Hot weather adversely affects human health by raising the body's temperature. High body temperature can lead to dehydration, heat exhaustion (a form of mild shock that results when fluids and salt are lost through heavy perspiration), and heat stroke (a life-threatening condition that sets in when heat exhaustion is left untreated, and the body has used up its efforts to cool itself). People engaged in physical activity in hot conditions, particularly if they don't drink enough water, may fall victim to one or more heat-related illnesses.
How to survive a heat wave
The following suggestions can help you stay healthy during hot weather:
- Avoid overexertion, especially during the hottest part of the day. The coolest part of day, and the safest time for strenuous activity, is between 4 am and 7 am.
- Wear loose, lightweight, light-colored clothing. This type of clothing allows air to circulate while protecting the skin from the Sun's heat and damaging rays. The light color reflects, rather than absorbs, sunlight.

■ ■ ■

▶ QUESTIONS TO ANSWER
A - Reproduce the part of the hot-weather text that opens with the words containing "- Wear loose, lightweight, light-colored" and closes with "than absorbs, sunlight.".
B - According to the hot-weather text, what time of day is the safest for strenuous activity?
C - Please extend the hot-weather text, starting after its last sentence.

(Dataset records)
■ ■ ■

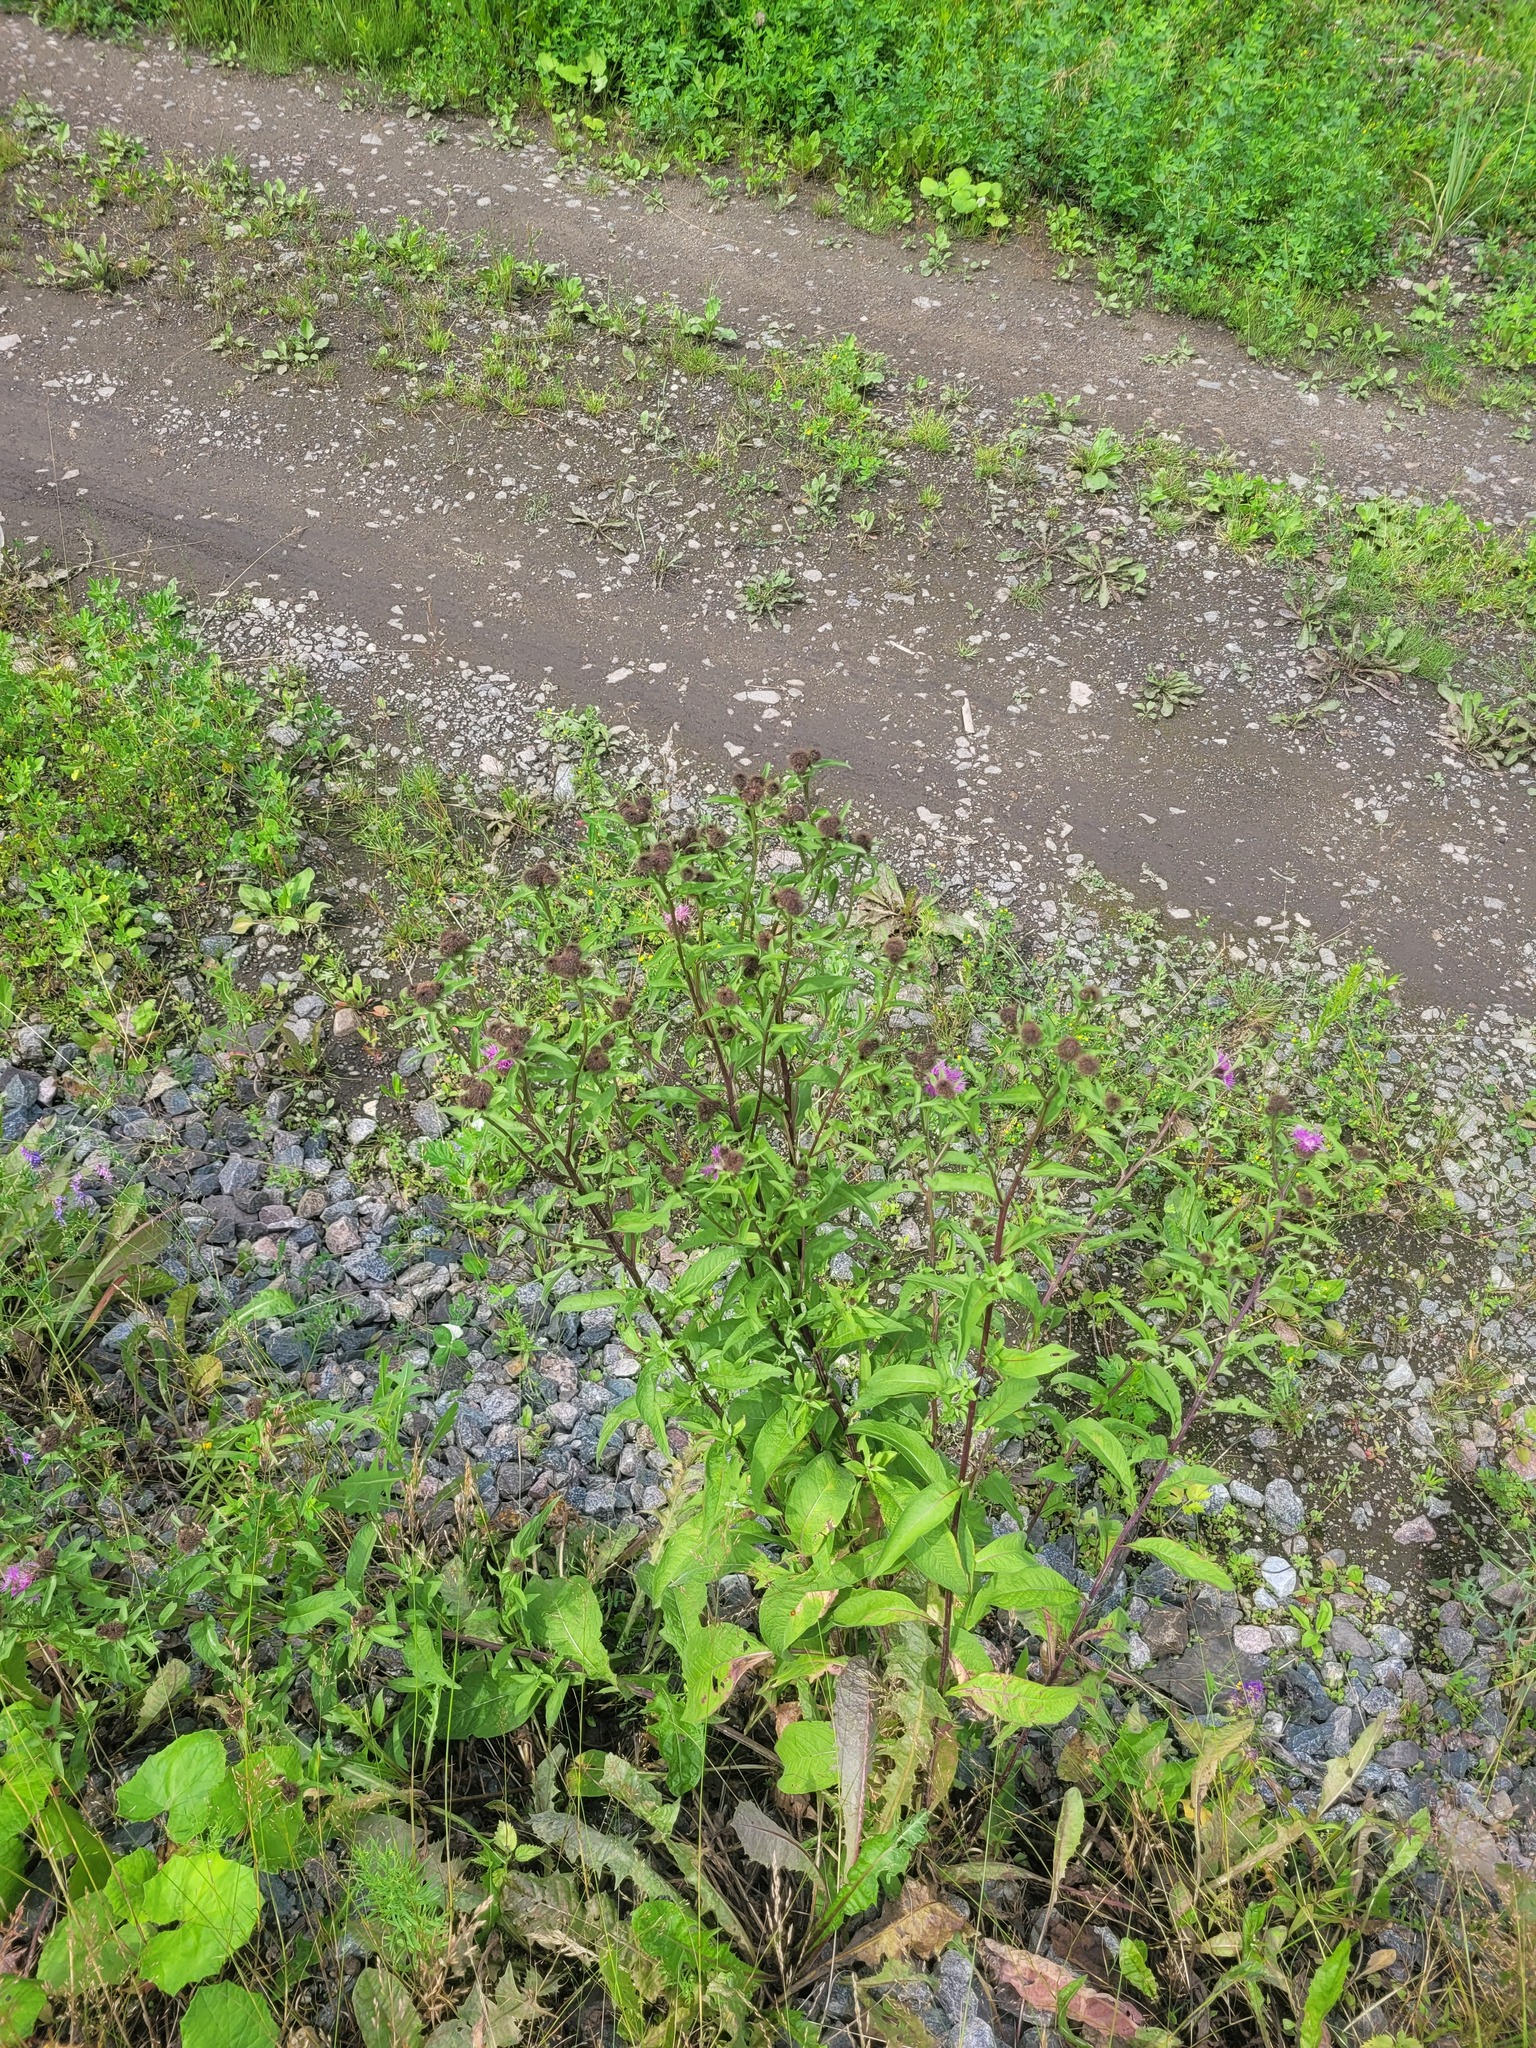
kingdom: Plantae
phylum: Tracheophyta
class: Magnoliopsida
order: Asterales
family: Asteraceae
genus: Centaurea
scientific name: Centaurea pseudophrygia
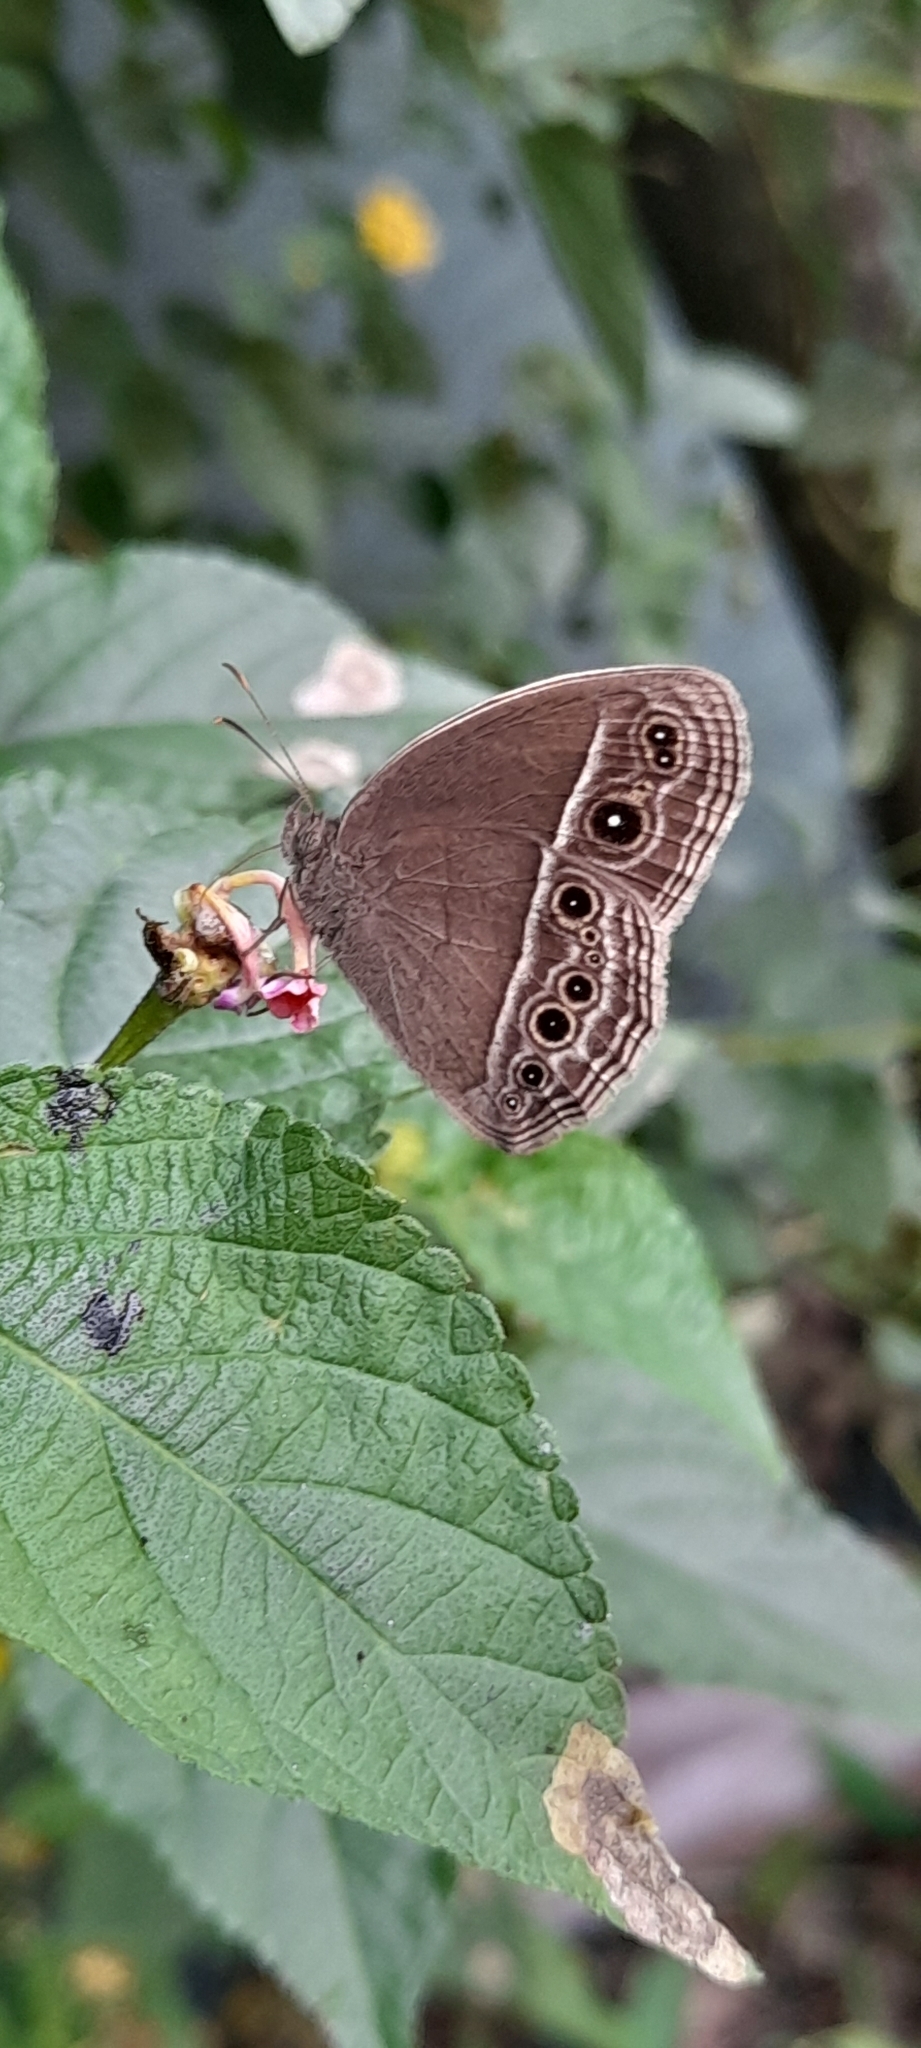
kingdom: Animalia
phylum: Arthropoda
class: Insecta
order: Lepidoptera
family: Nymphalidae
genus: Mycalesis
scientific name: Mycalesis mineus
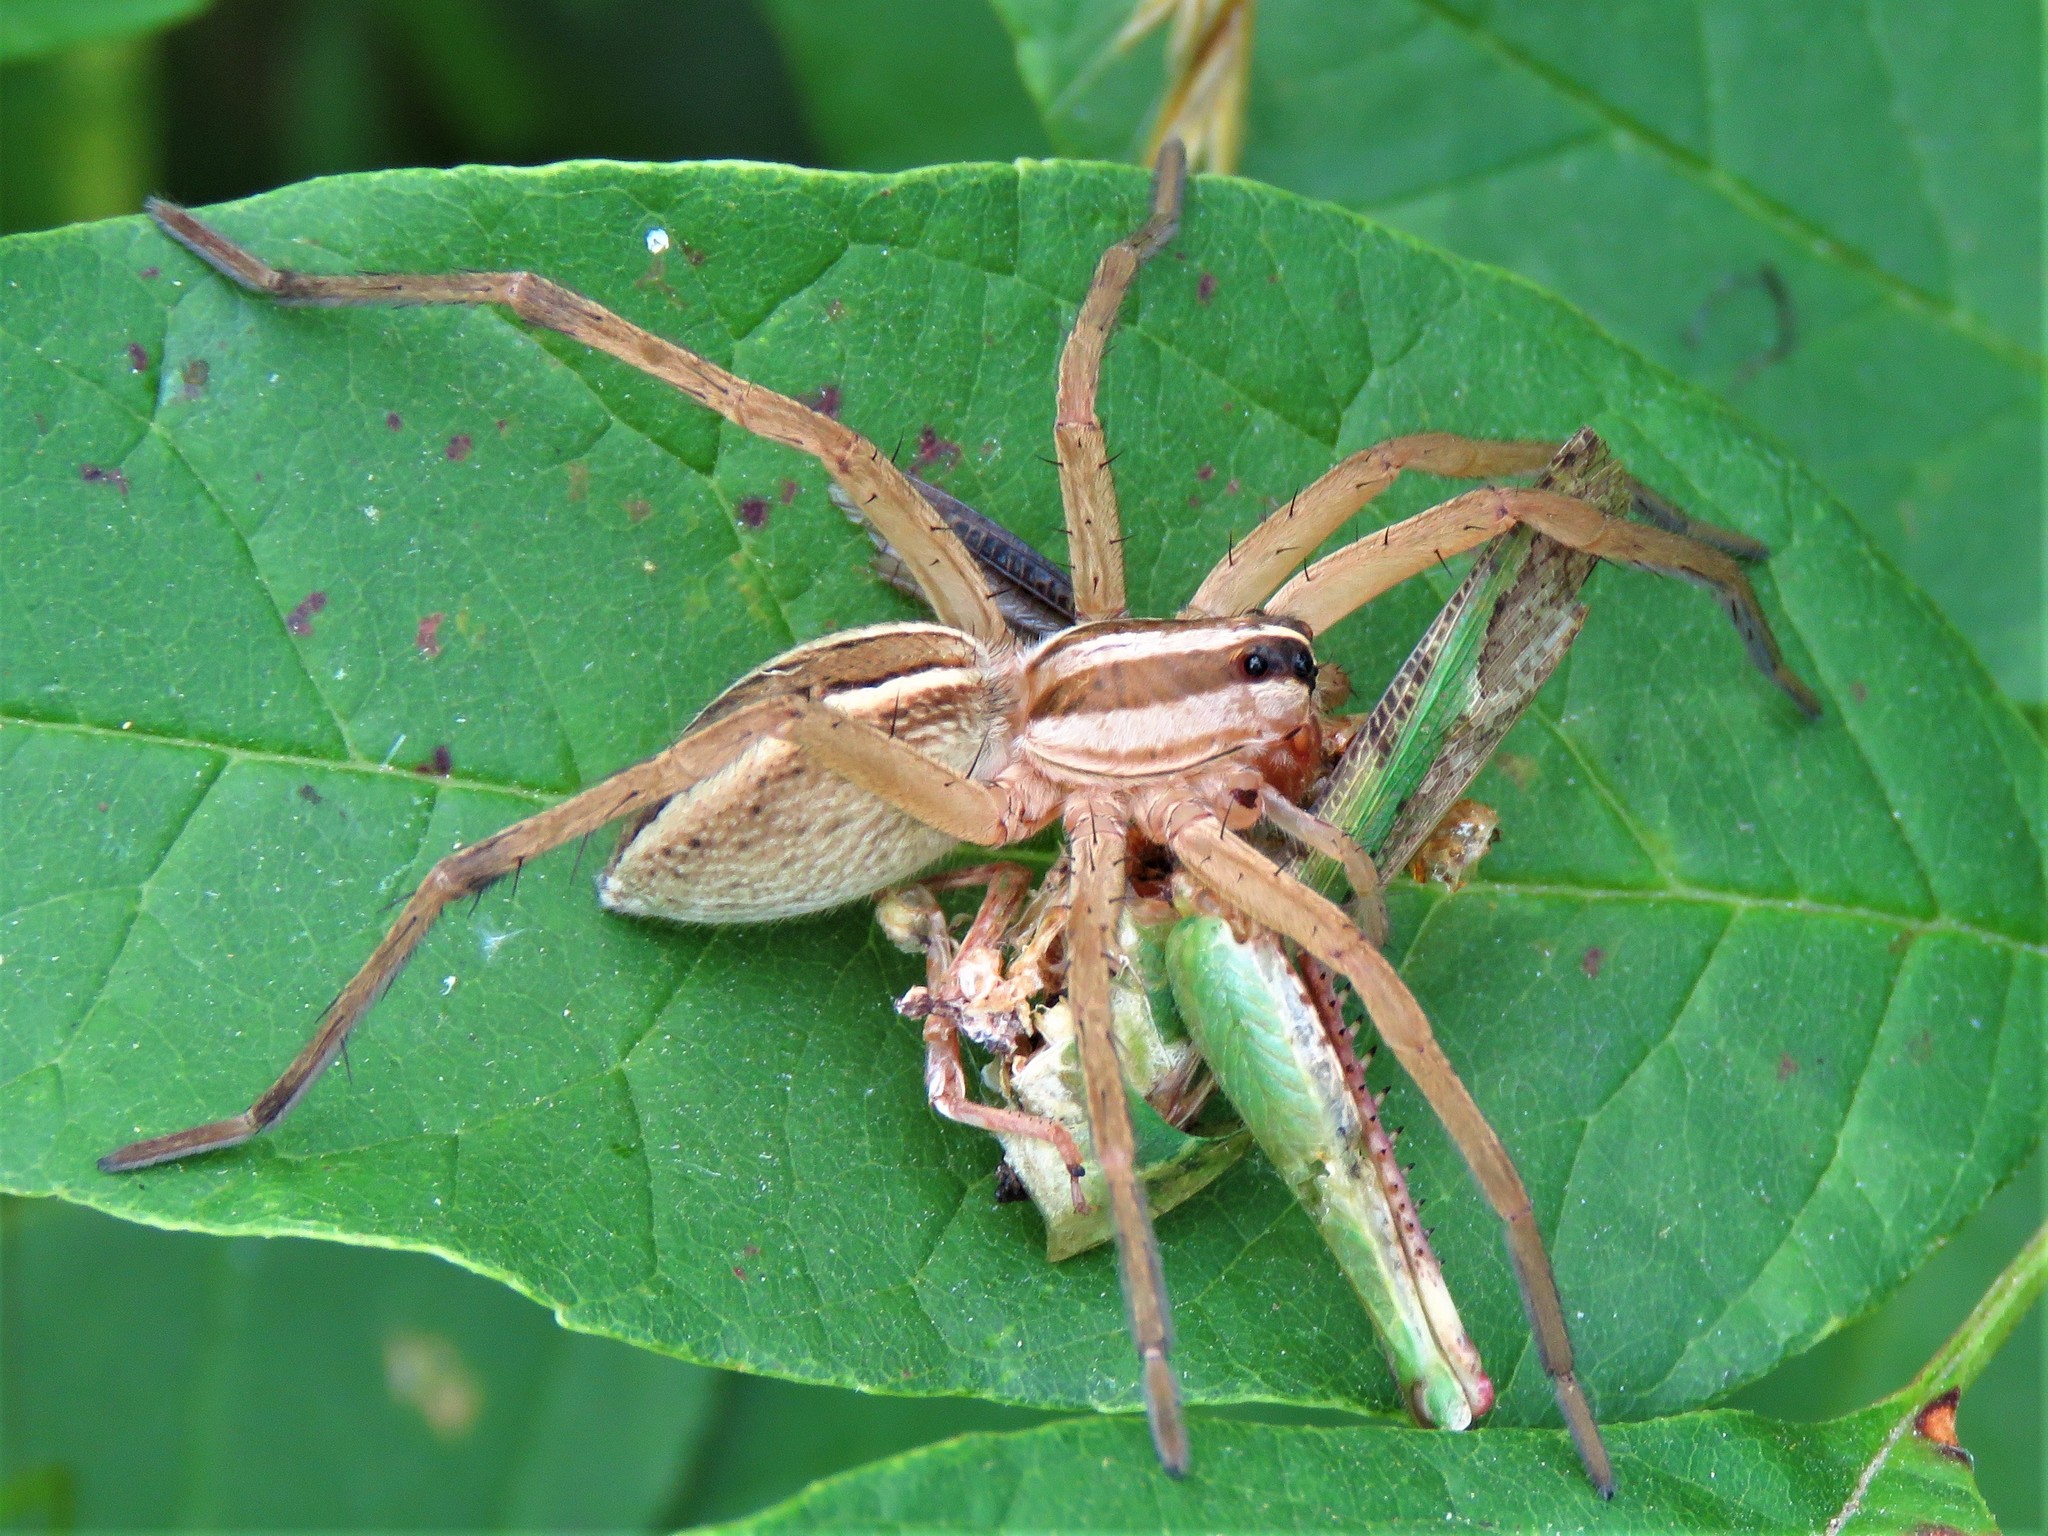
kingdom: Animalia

■ ■ ■

▶ RESPONSES TO THE EXERCISE
A -
- Wear loose, lightweight, light-colored clothing. This type of clothing allows air to circulate while protecting the skin from the Sun's heat and damaging rays. The light color reflects, rather than absorbs, sunlight.

B - Between 4 am and 7 am.

C -
- Remain indoors as much as possible. If you don't have air conditioning, stay on the first floor, out of the sunshine, and keep the air circulating with electric fans. Each day that the air is very hot, try to spend some time in an air-conditioned environment.
- Drink plenty of fluids, even if you don't feel thirsty. Water is best. Avoid drinks with caffeine or alcohol, since they actually draw fluids out of the body, which may lead to dehydration.
- Eat frequent, small meals. Avoid foods high in protein since the digestion of protein increases your body's temperature.
- Avoid overexposure to the Sun. When skin is sunburned, its ability to dissipate heat is hampered.
- If you are taking medication that affects your blood circulation, ask your doctor how that medication affects your ability to tolerate heat.
- Groups of people most susceptible to heat-related illness include elderly people, small children, people with chronic illnesses, overweight people, and people with alcohol dependency. People in those groups should be especially cautious during a heat wave.
Heat also places added stresses on the body's circulatory system. For elderly people or people with serious illnesses, that added stress can prove fatal. The most common causes of death in hot weather are cardiac arrest, stroke, and respiratory distress.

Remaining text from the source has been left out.